This is a question out of curiosity. What are the most commonly used perl modules, and what do they do? What makes them so useful?

Comment on Perl Modules
Re: Perl Modules
by hippo (Curate) on Mar 21, 2014 at 17:36 UTC

    strict is the most commonly used and I say that with no hard evidence whatsoever. But even if it's not, it should be! What does it do? Why, it traps fat-fingered bugs and stops you for doing a whole heap of really dumb ideas, at least until the point that you think you can give yourself enough rope.

Re: Perl Modules
by CountZero (Bishop) on Mar 21, 2014 at 17:49 UTC
    I think strong contenders for the top 5 are DBI and CGI. Scores of other popular modules build upon these cornerstones. Low level database access and the CGI protocol for webaccess are probably two things almost every programmer will need to do ever so often.

» **Given records**:
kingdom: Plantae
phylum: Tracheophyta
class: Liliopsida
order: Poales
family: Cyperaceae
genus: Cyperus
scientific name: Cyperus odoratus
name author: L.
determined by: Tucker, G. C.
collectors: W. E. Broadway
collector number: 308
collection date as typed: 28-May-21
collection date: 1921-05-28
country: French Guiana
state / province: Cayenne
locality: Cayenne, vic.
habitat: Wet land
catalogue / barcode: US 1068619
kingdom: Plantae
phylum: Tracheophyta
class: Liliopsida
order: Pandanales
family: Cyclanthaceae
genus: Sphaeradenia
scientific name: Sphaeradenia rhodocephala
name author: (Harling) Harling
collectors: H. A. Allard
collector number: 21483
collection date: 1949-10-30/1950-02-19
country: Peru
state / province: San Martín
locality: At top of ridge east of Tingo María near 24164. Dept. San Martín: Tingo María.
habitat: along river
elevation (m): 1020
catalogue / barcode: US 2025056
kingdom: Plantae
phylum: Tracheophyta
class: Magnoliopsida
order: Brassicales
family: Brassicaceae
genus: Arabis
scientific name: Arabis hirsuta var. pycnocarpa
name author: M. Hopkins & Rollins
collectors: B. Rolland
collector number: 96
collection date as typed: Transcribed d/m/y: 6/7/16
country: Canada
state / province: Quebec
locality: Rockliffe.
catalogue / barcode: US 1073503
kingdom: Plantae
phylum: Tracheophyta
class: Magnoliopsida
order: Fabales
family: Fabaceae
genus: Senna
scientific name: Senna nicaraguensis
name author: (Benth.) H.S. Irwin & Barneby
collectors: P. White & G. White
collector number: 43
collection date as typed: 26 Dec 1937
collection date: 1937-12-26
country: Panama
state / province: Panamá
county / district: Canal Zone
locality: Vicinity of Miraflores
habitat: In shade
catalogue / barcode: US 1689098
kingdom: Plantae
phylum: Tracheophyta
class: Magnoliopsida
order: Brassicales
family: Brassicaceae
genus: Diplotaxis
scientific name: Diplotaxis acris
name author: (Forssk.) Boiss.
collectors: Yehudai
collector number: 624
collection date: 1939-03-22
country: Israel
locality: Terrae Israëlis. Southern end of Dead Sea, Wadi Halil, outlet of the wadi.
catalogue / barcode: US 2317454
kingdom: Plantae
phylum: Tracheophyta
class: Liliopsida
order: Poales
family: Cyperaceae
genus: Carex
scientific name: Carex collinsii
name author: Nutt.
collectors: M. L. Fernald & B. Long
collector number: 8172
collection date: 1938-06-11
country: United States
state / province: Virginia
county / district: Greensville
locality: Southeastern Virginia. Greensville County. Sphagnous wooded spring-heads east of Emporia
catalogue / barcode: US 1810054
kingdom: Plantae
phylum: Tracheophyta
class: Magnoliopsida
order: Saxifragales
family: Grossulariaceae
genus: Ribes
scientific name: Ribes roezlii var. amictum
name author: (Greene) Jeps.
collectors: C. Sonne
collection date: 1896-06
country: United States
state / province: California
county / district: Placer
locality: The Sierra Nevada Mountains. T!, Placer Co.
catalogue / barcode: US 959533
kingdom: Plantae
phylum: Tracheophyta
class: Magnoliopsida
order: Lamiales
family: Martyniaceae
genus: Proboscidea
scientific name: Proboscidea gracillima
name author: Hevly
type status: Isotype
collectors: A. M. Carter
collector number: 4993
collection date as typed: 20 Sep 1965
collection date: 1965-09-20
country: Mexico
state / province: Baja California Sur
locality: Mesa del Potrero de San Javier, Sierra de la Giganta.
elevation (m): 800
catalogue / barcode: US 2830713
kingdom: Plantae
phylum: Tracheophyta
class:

» **Work instruction**: Carry the discussion of commonly used Perl modules forward past its final reply.

» **Written answer**:
    CountZero

    A program should be light and agile, its subroutines connected like a string of pearls. The spirit and intent of the program should be retained throughout. There should be neither too little or too much, neither needless loops nor useless variables, neither lack of structure nor overwhelming rigidity." - The Tao of Programming, 4.1 - Geoffrey James

    My blog: Imperial Deltronics
Re: Perl Modules
by Bloodnok (Vicar) on Mar 21, 2014 at 17:54 UTC
    I seem to find that the modules that I use the most are (in particular order) strict, warnings, Data::Dumper, Log::Log4perl & Test::More.

    The first 2 are, IMO, essential in as much as they let perl do even more of the work to help write half-decent code with fewer gotchas.
    Log::Log4perl allows me to flexibly instrument the code and Test::More, I use for writing unit tests in a, quite frequently vain, attempt to show that my code does what it should do.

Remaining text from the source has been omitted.